START Dataset

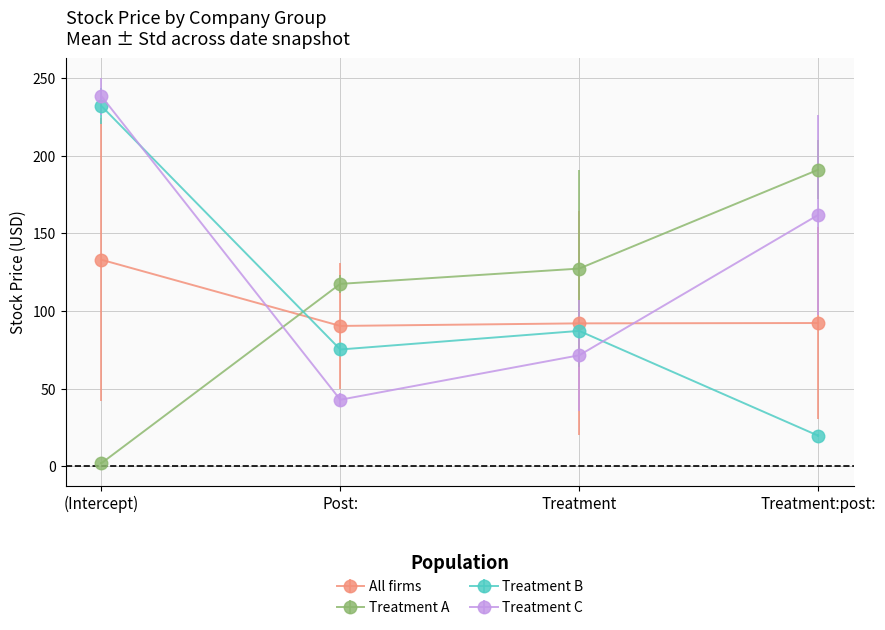

The Treatment B series shows 75.2 at Post:. True or false?

True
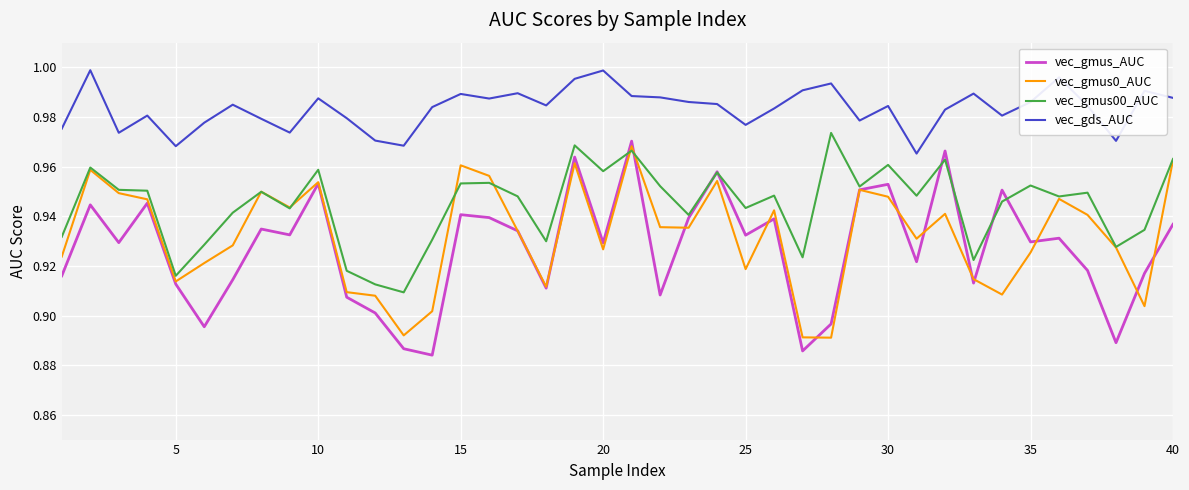

Which series has the widest spread of values?

vec_gmus_AUC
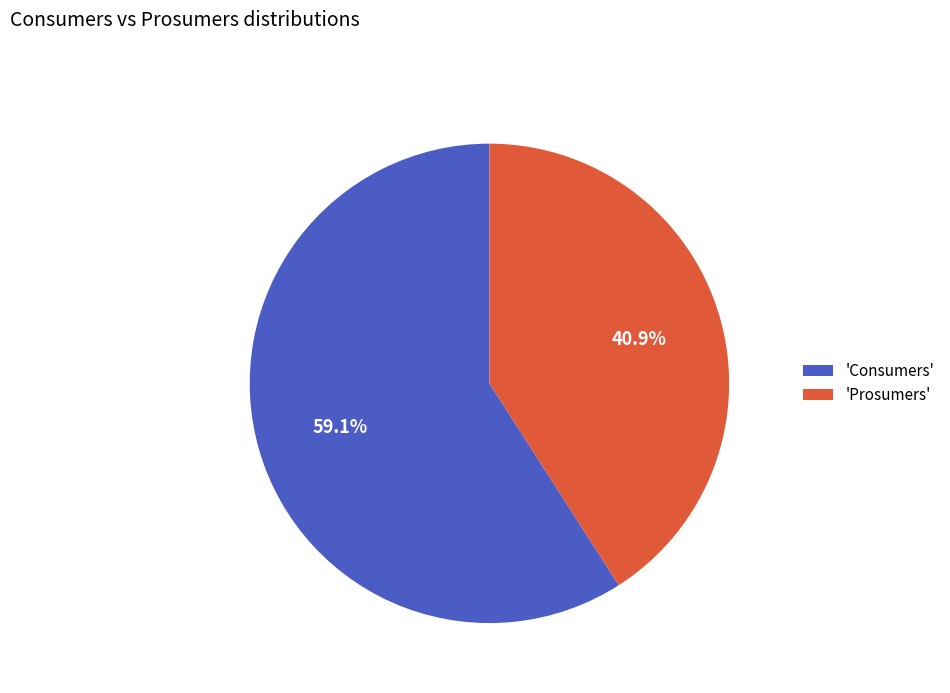

Does 'Consumers' account for over 50% of the chart?

Yes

END Dataset

§ Task to complete:
Reproduce every line of the material above word for word, leaving out the pictures.

§ Exercise result:
The Treatment B series shows 75.2 at Post:. True or false?

True

Which series has the widest spread of values?

vec_gmus_AUC

Does 'Consumers' account for over 50% of the chart?

Yes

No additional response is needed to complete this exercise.